What is inheritance tax?

12 January 2015

Inheritance tax is paid when someone dies and leaves an estate worth more than a certain sum, which depends on your marital status, among other things. In this guide we explain how inheritance tax works and how to limit what your heirs end up paying HMRC.



What is inheritance tax?

Inheritance tax (IHT) is a one-off levy on the total value of a person’s assets, which is calculated after they die. It’s charged at a rate of 40% on any proportion of the estate that exceeds the £325,000 threshold (see table on page two of this article). 

However, as you’d expect with any tax matters it’s not as straightforward as you’d hope. How much your beneficiaries pay and when depends on your marital status and what you have done with your money.

Did you know that Saga offers a fixed fee Will writing service?

Should you get married for tax reasons?

Unfortunately the answer is probably yes. Most of us marry for love, or not if you don’t believe in this type of union, but the taxman will not share your sentiments. A single person’s estate will not attract IHT if the estate is worth up to £325,000, but any element that’s worth more than £325,000 will be subject to IHT at a rate of 40%, and the beneficiary will have to stump up the cash.

This could cause significant problems for a surviving, co-habiting partner. If the deceased party’s share of their home, plus other assets, is valued at significantly more than their £325,000 limit, the surviving partner could face a bill that’s large enough to cause serious financial problems and perhaps even see them need to move out.

Although HMRC will give people up to ten years to pay off a deceased person’s tax bill, most problems would be avoided if the couple were spouses or civil partners. So it could be worth weighing up who you want to benefit most, the tax office or your loved ones, and consider getting married even if it’s just for this reason.

How does inheritance tax affect married couples and civil partners?

When a spouse or civil partner dies their estate passes to their widow or widower in accordance with their wishes, and no IHT is paid. It’s only when the surviving partner dies that IHT needs to be paid by the beneficiary. For this reason, it’s advisable to leave your total estate to your spouse of civil partner and it could be argued to get hitched.

→ Exercises:
[A] In one to three sentences, explain why the inheritance tax article says it's advisable to leave your whole estate to your spouse or civil partner.
[B] Carry on the inheritance tax article from its last paragraph.
The records have nothing to do with the text.

→ Given entries:
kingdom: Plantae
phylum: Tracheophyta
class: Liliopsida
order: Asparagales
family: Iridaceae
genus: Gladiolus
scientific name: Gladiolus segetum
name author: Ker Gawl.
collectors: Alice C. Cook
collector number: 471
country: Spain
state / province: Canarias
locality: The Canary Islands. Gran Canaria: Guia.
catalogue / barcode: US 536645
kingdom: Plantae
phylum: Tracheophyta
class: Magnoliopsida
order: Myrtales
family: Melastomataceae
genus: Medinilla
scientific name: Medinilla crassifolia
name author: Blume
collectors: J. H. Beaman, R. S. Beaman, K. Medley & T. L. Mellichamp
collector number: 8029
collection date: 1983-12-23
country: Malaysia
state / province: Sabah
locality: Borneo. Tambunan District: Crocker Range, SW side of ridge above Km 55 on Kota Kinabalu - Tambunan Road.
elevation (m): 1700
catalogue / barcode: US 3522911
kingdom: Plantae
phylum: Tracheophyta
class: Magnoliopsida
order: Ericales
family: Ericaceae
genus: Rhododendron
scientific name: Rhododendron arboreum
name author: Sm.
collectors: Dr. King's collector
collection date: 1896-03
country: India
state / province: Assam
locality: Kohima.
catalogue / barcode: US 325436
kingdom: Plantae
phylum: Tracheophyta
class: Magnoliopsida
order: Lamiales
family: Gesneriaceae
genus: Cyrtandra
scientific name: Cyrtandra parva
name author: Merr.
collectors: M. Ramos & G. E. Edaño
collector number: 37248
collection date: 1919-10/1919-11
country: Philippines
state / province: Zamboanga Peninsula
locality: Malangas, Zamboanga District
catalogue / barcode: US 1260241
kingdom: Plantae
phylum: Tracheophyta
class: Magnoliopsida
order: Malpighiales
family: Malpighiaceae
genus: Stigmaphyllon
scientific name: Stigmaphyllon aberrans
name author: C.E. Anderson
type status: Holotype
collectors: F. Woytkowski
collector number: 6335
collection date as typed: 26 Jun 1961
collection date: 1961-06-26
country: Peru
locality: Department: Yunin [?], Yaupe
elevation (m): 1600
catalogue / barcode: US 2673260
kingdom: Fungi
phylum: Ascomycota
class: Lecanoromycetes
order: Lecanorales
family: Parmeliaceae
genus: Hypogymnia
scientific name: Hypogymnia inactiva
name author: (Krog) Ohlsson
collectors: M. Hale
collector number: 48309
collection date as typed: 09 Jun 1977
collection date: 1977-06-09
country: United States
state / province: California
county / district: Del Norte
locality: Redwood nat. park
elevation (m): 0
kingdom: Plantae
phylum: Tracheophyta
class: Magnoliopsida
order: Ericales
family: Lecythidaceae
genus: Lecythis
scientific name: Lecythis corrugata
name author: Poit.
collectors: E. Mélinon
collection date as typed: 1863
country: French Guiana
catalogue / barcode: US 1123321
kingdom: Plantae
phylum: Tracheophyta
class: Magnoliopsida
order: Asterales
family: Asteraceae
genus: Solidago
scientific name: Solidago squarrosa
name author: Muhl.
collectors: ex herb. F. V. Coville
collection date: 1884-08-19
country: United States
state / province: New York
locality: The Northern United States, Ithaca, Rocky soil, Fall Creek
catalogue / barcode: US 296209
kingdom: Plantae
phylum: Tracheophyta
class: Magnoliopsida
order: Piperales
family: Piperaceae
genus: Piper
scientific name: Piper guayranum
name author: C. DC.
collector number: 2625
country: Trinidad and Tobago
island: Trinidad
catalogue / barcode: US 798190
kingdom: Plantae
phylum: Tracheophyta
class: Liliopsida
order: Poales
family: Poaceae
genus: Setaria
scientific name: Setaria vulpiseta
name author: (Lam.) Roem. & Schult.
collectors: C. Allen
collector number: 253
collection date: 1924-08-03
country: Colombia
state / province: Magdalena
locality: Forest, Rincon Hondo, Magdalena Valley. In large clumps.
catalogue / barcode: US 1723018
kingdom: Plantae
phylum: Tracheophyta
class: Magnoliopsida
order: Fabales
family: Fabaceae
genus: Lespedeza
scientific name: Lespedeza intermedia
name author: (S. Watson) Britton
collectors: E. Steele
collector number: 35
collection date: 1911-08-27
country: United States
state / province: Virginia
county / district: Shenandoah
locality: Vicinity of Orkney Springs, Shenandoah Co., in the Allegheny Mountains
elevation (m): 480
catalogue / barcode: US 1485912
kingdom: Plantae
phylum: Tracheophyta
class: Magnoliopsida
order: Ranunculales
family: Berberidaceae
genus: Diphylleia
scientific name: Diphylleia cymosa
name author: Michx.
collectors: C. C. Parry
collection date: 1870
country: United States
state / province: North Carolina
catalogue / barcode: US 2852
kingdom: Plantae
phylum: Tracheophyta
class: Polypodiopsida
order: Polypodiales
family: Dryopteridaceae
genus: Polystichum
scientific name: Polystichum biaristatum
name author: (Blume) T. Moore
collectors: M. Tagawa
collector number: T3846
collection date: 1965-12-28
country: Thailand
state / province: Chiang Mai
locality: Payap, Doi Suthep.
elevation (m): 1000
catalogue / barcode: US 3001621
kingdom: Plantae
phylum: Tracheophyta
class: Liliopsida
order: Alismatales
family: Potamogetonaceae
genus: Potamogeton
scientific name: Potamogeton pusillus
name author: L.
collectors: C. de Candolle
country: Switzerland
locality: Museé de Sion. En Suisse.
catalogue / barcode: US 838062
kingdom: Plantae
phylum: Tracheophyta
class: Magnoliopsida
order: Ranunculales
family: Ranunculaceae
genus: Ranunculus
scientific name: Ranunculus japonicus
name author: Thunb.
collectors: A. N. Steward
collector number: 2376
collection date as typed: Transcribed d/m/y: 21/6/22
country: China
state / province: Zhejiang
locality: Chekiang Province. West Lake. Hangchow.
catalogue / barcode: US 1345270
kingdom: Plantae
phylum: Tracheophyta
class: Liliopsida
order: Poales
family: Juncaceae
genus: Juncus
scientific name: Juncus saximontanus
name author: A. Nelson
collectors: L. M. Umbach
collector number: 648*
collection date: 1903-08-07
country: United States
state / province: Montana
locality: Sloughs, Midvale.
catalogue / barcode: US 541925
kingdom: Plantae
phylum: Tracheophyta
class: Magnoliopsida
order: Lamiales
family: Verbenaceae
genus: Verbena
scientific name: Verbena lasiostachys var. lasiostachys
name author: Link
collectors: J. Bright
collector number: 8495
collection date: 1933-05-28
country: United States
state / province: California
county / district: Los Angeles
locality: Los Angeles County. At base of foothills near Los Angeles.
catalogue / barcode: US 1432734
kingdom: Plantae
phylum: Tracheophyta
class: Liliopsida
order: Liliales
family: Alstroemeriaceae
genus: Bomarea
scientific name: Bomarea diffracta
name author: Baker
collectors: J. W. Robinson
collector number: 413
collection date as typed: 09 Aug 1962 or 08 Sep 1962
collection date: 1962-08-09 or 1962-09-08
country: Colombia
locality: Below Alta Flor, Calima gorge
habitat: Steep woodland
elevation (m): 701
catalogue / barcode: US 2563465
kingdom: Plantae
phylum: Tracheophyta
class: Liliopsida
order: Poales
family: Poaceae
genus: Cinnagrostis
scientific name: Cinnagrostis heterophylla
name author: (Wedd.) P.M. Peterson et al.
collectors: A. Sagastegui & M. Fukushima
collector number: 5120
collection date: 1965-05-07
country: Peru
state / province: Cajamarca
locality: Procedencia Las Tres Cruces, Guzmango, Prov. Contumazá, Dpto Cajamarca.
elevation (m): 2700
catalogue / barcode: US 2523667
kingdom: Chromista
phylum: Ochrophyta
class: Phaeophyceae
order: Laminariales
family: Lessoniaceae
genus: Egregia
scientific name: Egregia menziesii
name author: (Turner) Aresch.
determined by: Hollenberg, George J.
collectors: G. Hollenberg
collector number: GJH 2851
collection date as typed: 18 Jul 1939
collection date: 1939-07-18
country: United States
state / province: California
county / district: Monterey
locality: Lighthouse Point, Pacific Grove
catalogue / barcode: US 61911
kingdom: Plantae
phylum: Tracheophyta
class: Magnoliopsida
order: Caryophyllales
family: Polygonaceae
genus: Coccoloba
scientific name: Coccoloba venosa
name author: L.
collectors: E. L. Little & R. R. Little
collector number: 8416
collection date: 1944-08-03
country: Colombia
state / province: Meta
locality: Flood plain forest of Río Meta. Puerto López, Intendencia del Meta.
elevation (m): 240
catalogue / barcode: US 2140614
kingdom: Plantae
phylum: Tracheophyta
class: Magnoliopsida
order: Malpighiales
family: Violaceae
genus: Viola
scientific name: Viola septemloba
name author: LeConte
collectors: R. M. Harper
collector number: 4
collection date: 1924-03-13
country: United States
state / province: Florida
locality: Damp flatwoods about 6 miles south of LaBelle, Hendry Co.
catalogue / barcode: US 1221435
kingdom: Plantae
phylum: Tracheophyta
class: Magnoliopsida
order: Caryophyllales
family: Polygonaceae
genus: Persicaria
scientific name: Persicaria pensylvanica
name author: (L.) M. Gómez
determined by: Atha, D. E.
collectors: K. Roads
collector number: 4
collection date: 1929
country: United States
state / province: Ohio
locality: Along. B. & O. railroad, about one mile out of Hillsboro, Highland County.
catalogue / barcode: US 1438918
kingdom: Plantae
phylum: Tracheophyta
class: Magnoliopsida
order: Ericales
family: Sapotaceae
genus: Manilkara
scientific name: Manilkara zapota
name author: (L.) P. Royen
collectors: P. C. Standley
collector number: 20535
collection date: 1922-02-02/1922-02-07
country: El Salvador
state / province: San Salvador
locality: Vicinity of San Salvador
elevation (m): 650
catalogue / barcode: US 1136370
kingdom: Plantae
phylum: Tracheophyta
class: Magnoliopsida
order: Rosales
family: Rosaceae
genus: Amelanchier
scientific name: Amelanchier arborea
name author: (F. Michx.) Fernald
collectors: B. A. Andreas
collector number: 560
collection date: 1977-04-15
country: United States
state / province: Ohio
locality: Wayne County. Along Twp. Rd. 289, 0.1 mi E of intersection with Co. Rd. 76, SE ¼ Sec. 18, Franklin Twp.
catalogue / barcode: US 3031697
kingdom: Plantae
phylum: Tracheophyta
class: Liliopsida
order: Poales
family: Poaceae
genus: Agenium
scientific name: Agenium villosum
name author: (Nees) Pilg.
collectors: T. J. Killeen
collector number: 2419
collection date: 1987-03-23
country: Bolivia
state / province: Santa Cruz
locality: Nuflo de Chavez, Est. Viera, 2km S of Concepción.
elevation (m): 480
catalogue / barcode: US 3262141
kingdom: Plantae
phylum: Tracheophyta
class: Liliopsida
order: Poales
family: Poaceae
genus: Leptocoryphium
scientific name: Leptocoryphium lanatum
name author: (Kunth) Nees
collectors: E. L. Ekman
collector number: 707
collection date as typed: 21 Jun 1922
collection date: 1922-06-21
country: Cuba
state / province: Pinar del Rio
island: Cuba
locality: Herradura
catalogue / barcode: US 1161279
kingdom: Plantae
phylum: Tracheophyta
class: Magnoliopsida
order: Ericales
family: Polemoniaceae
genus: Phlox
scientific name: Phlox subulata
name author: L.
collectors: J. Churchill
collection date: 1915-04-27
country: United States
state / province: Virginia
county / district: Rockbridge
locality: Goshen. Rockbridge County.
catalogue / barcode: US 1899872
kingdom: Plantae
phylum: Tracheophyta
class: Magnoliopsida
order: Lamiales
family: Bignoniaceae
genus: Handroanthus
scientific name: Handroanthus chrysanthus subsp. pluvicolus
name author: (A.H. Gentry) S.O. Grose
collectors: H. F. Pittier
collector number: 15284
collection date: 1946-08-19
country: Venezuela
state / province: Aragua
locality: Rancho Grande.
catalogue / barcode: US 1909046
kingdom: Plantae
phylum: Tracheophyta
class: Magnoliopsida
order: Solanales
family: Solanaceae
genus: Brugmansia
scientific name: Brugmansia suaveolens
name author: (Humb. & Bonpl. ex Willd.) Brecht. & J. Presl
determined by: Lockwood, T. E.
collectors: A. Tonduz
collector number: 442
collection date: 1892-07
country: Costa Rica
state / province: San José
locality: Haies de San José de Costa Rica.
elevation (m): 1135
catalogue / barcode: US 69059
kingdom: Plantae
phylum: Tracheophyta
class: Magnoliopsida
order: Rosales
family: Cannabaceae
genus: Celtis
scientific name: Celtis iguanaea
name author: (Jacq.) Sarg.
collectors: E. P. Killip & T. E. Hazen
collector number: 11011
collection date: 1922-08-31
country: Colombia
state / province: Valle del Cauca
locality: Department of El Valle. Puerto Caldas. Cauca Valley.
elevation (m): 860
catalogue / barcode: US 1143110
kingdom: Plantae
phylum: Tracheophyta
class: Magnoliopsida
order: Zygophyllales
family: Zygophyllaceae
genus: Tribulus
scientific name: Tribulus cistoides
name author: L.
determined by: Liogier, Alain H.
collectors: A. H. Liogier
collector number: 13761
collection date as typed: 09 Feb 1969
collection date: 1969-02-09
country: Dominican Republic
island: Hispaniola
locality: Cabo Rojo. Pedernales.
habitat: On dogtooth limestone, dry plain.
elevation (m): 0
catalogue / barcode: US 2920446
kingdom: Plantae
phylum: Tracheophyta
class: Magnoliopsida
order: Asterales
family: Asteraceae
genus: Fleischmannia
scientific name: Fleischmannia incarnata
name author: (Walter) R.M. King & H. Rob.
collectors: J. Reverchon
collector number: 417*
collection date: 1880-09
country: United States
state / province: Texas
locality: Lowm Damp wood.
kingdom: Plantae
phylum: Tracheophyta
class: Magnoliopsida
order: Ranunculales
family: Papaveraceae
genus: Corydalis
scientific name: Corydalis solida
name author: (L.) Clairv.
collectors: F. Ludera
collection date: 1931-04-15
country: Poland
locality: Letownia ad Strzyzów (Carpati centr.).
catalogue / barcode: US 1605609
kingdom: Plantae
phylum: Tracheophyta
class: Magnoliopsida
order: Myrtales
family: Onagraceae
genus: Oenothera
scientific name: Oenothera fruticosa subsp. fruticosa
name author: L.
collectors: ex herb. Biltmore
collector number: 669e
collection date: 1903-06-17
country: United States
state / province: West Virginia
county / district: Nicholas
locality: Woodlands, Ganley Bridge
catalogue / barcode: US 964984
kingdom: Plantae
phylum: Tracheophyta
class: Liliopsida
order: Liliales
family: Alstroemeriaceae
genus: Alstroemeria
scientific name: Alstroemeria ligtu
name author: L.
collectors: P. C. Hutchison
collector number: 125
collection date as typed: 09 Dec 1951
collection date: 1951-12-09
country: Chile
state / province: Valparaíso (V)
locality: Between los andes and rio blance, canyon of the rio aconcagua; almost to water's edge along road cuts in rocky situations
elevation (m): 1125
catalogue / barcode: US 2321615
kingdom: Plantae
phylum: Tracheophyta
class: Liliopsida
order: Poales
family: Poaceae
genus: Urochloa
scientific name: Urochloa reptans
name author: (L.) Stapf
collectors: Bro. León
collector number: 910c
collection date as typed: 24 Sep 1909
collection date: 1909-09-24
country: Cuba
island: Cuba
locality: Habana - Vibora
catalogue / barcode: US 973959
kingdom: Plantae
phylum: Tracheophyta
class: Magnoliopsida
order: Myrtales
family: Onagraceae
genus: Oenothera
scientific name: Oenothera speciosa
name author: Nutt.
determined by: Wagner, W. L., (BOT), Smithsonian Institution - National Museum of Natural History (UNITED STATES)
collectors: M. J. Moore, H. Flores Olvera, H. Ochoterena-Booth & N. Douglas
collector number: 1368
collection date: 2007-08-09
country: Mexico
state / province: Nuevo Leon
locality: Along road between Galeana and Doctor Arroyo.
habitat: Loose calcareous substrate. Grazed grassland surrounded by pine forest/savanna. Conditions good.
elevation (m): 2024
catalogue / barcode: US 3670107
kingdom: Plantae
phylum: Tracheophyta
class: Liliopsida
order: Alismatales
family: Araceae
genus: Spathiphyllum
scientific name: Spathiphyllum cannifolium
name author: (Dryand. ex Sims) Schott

→ Expected results:
[A] When a spouse or civil partner dies and their estate passes to the widow or widower, no inheritance tax is paid. The beneficiary only has to pay the tax when the surviving partner dies.

[B]
Can you avoid inheritance tax?

What if the surviving partner doesn't inherit the whole estate?

If the deceased split his or her estate between more than one beneficiary with the surviving spouse receiving 80%, for example, of the total, this would be reflected in the new IHT threshold. So rather than not being liable for IHT on an estate worth up to £650,000, their beneficiaries would pay tax on anything over £585,000. This is because only the unused proportion of the deceased IHT threshold passes to the surviving spouse.

What happens to inheritance tax if someone has been married more than once?

If the surviving partner had been married twice he or she can inherit the estate of both deceased partners, and his or her beneficiaries would only be liable for IHT if the combined estate is valued at more than £650,000.

Read our guide to making a Will.

What happens to inheritance tax if a spouse died several years ago?

If a spouse died before April 6, 2009 their threshold would have been less than £325,000, as annual thresholds were lower back then. You might expect this to reduce the surviving spouse’s threshold, but it doesn’t. This is because the IHT threshold for is based on the rate that’s in place when the second spouse dies. This means that providing the first partner left 100% of their estate to their spouse the threshold for IHT would be £650,000.

Who pays inheritance tax?

The executor of the will, or the personal representative of the person who has died, pays inheritance tax. These will typically be the heirs.

If the deceased had a trust set up, perhaps because they were incapable of managing their own affairs, the trustee or beneficiary oversees payment of the tax.

Can I cut or avoid paying inheritance tax?

It is possible to avoid or cut the size of your inheritance tax bill by giving away some of your assets before you die and by making charitable donations. However, there are several rules governing this area. 

For more information visit our guide to reducing your inheritance tax liability.

How inheritance tax is calculated

This table explains how IHT works in the event of a death if the deceased left all their assets to their partner (where relevant).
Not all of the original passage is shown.